Apache Hadoop Flashcards
What is Hadoop?
open-source software framework for distributed storage and processing of large data sets, using a clustered network of machines
What are the key components of Apache Hadoop? (3)
- HDFS
- YARN
- MapReduce
what is a node?
a physical or virtual machine that is part of a Hadoop cluster
What is a daemon?
a background process
State the daemons related to YARN (computing) (3)
- NodeManager daemon
- ResourceManager daemon
- JobHistoryServer daemon
State the daemons related to HDFS (storage) (3)
- NameNode daemon
- DataNode daemon
- SecondaryNameNode daemon
Describe the characteristics of the leader in leader-follower architecture (4)
- Aware of the follower nodes
- Receives external requests
- Decides which nodes execute what and when
- Communicates with follower nodes
Describe the characteristics of the follower in leader-follower architecture (2)
- Acts as a worker node
- Executes tasks that leader tells it to
Which two nodes operate in a leader-follower architecture?
Leader: NameNode
Follower(s): DataNode
What is HDFS?
Shared distributed storage among the nodes of the Hadoop cluster, tailored to map reduce jobs
Where do daemons run?
On nodes
What is the HDFS responsible for storing?
Input and output of MapReduce jobs
How is data stored within the HDFS?
In blocks
What is the default block size?
128MB
How is the minimum parallelisation unit determined?

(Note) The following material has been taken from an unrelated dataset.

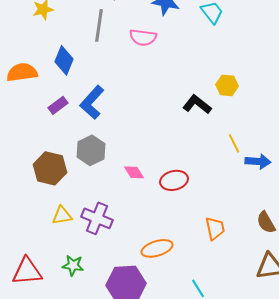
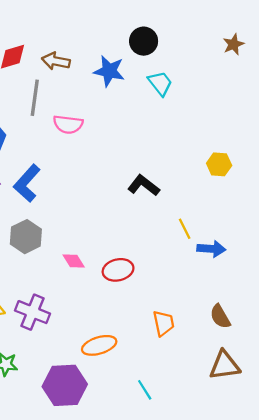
pink semicircle: (143, 37) -> (68, 124), moved
yellow hexagon: (227, 85) -> (219, 164), moved

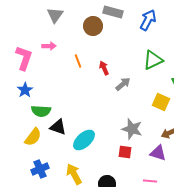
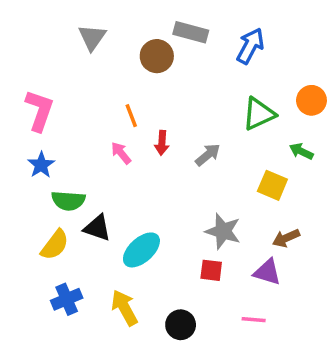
pink arrow: (49, 46) -> (121, 153), moved, turned -128
red arrow: (104, 68) -> (162, 143), moved, turned -152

by the HDFS block size, e.g., mappers will work on a block
Why is 128MB the ideal block size?
it balances parallelisation opportunity (favours smaller blocks) with data processing throughput (favours larger blocks)
How does a file that is smaller than block size occupy the block?
It only occupies the same amount of disk space as the size of the file, so not the entire 128MB
What is the purpose of the NameNode?
to manage the filesystem namespace, filesystem tree and metadata for all files and directories in the tree
What is the purpose of the DataNodes?
store and retrieves blocks when instructed and to implement block caching for blocks which are frequently accessed
Which node does the DataNode report to?
the NameNode
Where is the data for the filesystem tree and the related metadata stored?
persistently on the local disk in the form of two files: the namespace image and the edit log
What does the NameNode know about the files in the HDFS?
Which datanodes possess the blocks for a given file and where they are located (but not persistently)
How many DataNodes are there per cluster?
at least one
How many NameNodes are there per cluster?
only one